Celebrating a relationship and affirming a commitment to a partner are hugely personal acts. To create a valid marriage, however, couples must remember that the ceremony must fall within the legal requirements of the Marriage Act 1949 and the Matrimonial Causes Act 1973. In order for a marriage to be valid, the ceremony has to take place in a registered building, the ceremony has to be performed by a specific person, there must be witnesses and advanced notice and publication given about the intended marriage.

The marriage laws in England and Wales are arguably outdated and close to falling foul of the Human Rights Act. The Court of Appeal’s decision in Akhter v Kahn [2020] EWCA Civ 122 concluded that it is for Parliament to update the law rather than the courts.

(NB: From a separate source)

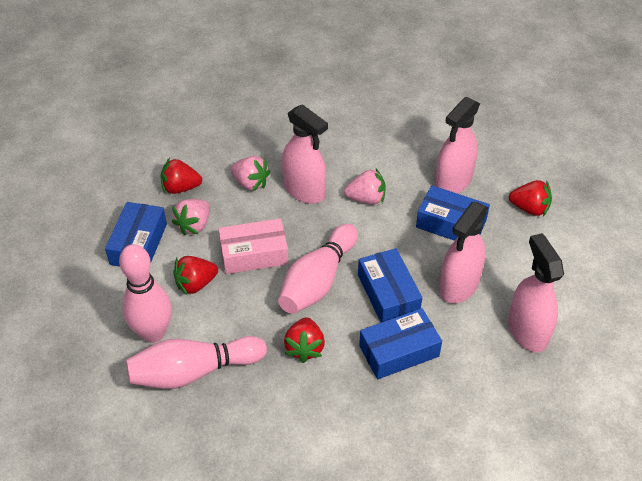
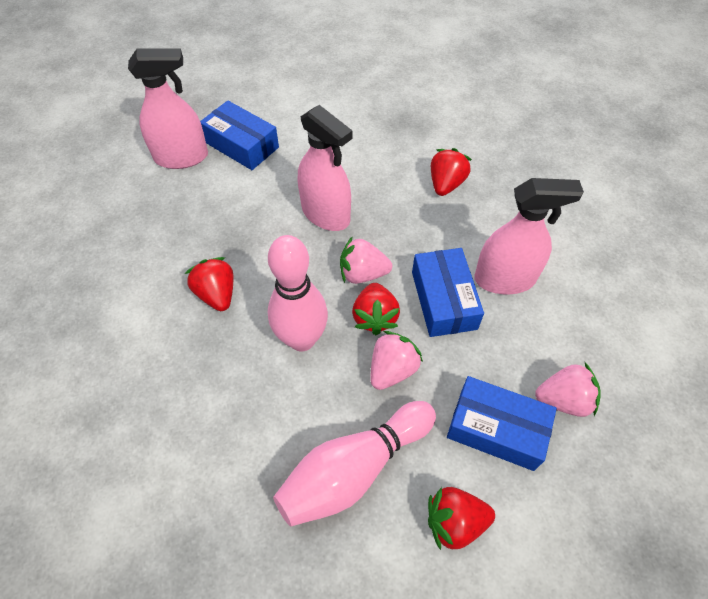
blue box: [105,202,167,267] [358,248,422,323] [359,308,442,379] [416,185,490,241] = 4 -> [200,101,279,170] [412,248,484,337] [447,376,557,471] = 3
pink bowling pin: [119,244,172,343] [126,336,267,389] [278,224,358,314] = 3 -> [268,235,328,351] [273,401,436,527] = 2
pink box: [218,218,289,274] = 1 -> none = 0
pink spray bottle: [282,104,328,204] [435,96,480,193] [439,202,488,304] [508,233,564,352] = 4 -> [128,48,208,169] [298,105,353,231] [475,178,584,294] = 3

In that case, a couple who celebrated their relationship with an Islamic Nikah ceremony in 1996 were held to have a “non-marriage” and therefore despite living as if they were married for 20 years and having four children together, because the union did not fulfil the criteria of a valid marriage or indeed a void marriage, the court had no ability to make financial orders when the relationship ended.

The Law Commission of England and Wales is reviewing the legal framework which sets out the rules for creating a valid marriage and making recommendation for change. One of the big issues will be whether the marriage laws should be updated so that all religious ceremonies (which fulfil certain criteria such as being conducted by a licenced celebrant and held in public) give rise to a valid marriage or whether all couples should have a civil ceremony in order to register a marriage followed by any religious or other ceremony or blessing of their choosing.

Marriage creates a significant legal union which gives rise to wide reaching financial claims. Clearly there is a balance to be struck between making sure couples can enjoy a ceremony which is in line with their values and beliefs and ensuring that there are clear and straightforward legal requirements for ceremonies which allow any couple who wish to register their relationship to do so.  

Until such time as any changes are made to the marriage laws in this country, it is important that both parties take advice well in advance of any ceremony so that they can be aware of the implications of their big day (and then preferably focus on that).